Excerpted passage:
McCurry’s book is a ready complement to Victoria Bynum’s The Long Shadow of the Civil War, which also forces us to acknowledge the problems of dissent and diversity in the Confederacy. Bynum, in turn, pairs well with Robert E. Bonner, whose recent study, Mastering America, offers an alternative history of sorts. In Bonner’s telling, Confederate nationalism grew out of an earlier movement by  “proslavery nationalists” who advocated for an American empire that would have chattel slavery at its center, not its margins. Bonner is particularly good at showing how this “Master Class” helped to shape Confederate national ideology and condition the forms of dissent that Bynum describes. As a result, Mastering America offers a compelling account of the gestation that preceded the “birth of the Confederacy.”

Michael T. Bernath’s prodigiously researched intellectual history, Confederate Minds, takes a very different approach to the problem of southern nationalism. In documenting their struggles for intellectual and cultural autonomy, Bernath contextualizes Confederates’ repeated declarations of independence. He also reminds readers of the surprising wealth of materials that southerners produced during the war.  The relative success of Confederate cultural nationalists to produce a “native literature” is, Bernath notes, “startling, almost unbelievable,” particularly in light of the recurrent scarcities and shortages they faced (152). Although his method of “reading” might prove maddening to literary critics—more is more on these pages—Bernath’s book will be of interest to anyone working on the literature of the nineteenth-century South.
McCurry’s and Bonner’s attention to the international aspects of the war speak to an emerging trend in Civil War historiography. Many recent studies aim to deprovincialize this purported “war between brothers,” relocating well outside a “house divided.” By emphasizing the ways the conflict implicated nations other than or in addition to the United and Confederate States, such scholarship admirably expands the mental map on which the American Civil War is played out. Needless to say, this work is also sympathetic with recent efforts to place the U.S. South in global, hemispheric, and transnational contexts. Exemplary in this regard is Matthew Pratt Guterl’s American Mediterranean: Southern Slaveholders in the Age of Emancipation, which has garnered a great deal of attention in nineteenth-century literary and cultural studies. As his title suggests, Guterlwants us to read the South comparatively, in relation to other slaveholding societies like those in Brazil, Cuba, Haiti, and Jamaica. Such a methodology goes a long way to debunking the exceptionality of southern slavery by resituating the “peculiar institution” in various historical and geographical frameworks.

The data:
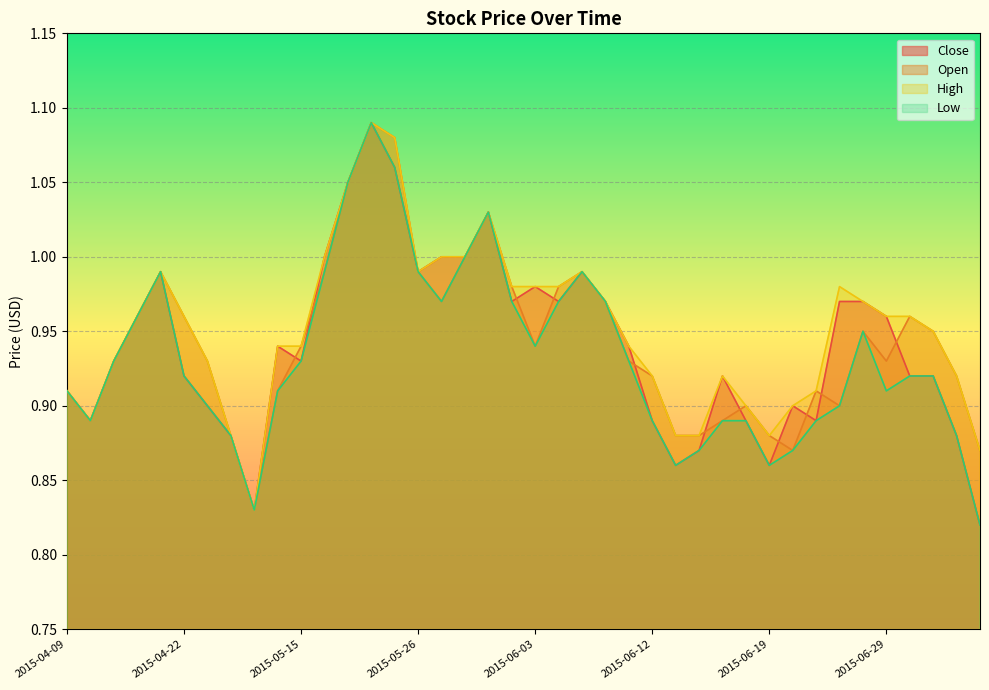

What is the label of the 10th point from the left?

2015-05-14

==

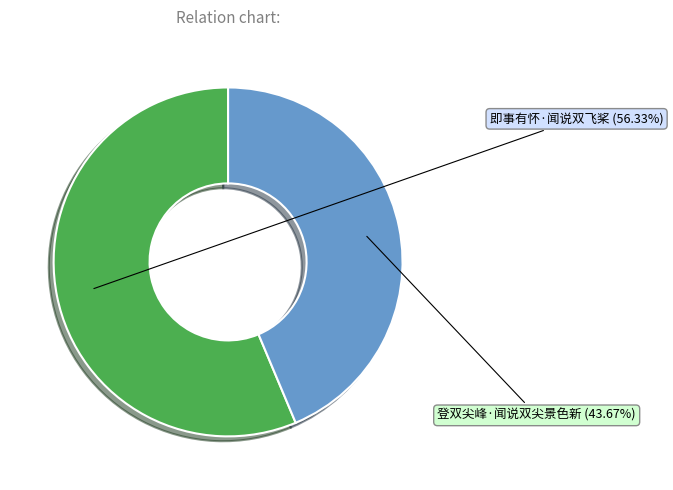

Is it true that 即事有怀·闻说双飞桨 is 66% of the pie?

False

What you will do:
Can you rewrite everything from "Michael T. Bernath’s" down to "the nineteenth-century South." in the passage on Civil War scholarship, putting "abundance" where "wealth" stands?

Solved exercise:
Michael T. Bernath’s prodigiously researched intellectual history, Confederate Minds, takes a very different approach to the problem of southern nationalism. In documenting their struggles for intellectual and cultural autonomy, Bernath contextualizes Confederates’ repeated declarations of independence. He also reminds readers of the surprising abundance of materials that southerners produced during the war.  The relative success of Confederate cultural nationalists to produce a “native literature” is, Bernath notes, “startling, almost unbelievable,” particularly in light of the recurrent scarcities and shortages they faced (152). Although his method of “reading” might prove maddening to literary critics—more is more on these pages—Bernath’s book will be of interest to anyone working on the literature of the nineteenth-century South.